Reserve the segments, squeeze the membranes to get the juice for the sauté.
Preheat the
oven to 400°. Heat a 10 inch sauté pan
on high. Add the oil and 1 tsp. of
butter. Dredge the chicken breast in
flour, coating it completely. Brush off
any excess flour. Season it with salt
and pepper. When the butter has melted
and turns a hazelnut color, you will know that the pan is hot enough to sear
the chicken properly. Add the
chicken. Cook on one side for 2 minutes,
turn and cook on the other side for 2 more minutes. Finish in the oven for a further 8-10 minutes,
until the chicken is cooked through.
When the
chicken is cooked, remove it from the oven and keep warm while you prepare the
sauce. Dab the grease from the pan with
a paper towel. Return the pan to the
stove on high heat. Add the grapes and
the orange segments and the orange juice.
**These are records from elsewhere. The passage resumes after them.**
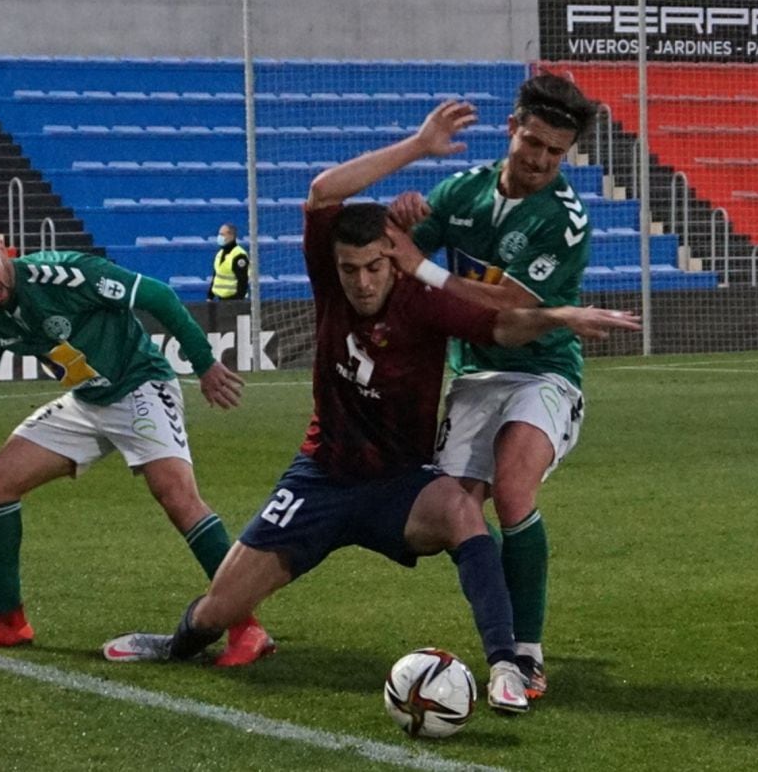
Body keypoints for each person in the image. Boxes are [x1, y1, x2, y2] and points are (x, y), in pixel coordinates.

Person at [101, 101, 639, 715]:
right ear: (334, 268)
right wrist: (417, 144)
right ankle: (175, 644)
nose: (361, 281)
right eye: (349, 268)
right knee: (220, 609)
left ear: (394, 258)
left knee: (465, 512)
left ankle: (508, 664)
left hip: (398, 486)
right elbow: (322, 191)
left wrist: (561, 316)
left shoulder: (425, 299)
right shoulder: (335, 280)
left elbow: (506, 324)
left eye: (375, 266)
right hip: (321, 477)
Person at [0, 214, 273, 665]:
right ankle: (8, 621)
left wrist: (204, 364)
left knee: (177, 495)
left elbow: (158, 296)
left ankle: (247, 626)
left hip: (140, 384)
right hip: (87, 401)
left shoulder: (64, 274)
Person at [384, 73, 601, 699]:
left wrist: (420, 264)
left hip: (544, 371)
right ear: (512, 128)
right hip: (474, 376)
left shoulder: (564, 220)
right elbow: (399, 250)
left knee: (511, 490)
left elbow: (510, 306)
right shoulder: (462, 193)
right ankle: (499, 640)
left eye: (554, 153)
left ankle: (524, 652)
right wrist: (403, 216)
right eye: (532, 142)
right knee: (450, 514)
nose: (538, 160)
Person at [206, 222, 249, 301]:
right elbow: (216, 275)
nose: (219, 237)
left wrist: (238, 301)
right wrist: (210, 296)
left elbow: (242, 281)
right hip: (220, 299)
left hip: (233, 300)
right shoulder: (220, 253)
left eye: (222, 235)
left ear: (231, 236)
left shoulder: (239, 255)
Reduce the juice by half, stirring to scrape up any browned bits stuck
to the pan when the chicken cooked.
Add the
white wine and again reduce by half.
Remove the pan from the heat, put the chicken and any juice that has run
out of it in the pan and stir in the remaining 2 tsp. of butter, slowly
incorporating it with the pan juices. Adjust
the seasoning with salt and pepper. Add
the parsley and serve with rice pilaf.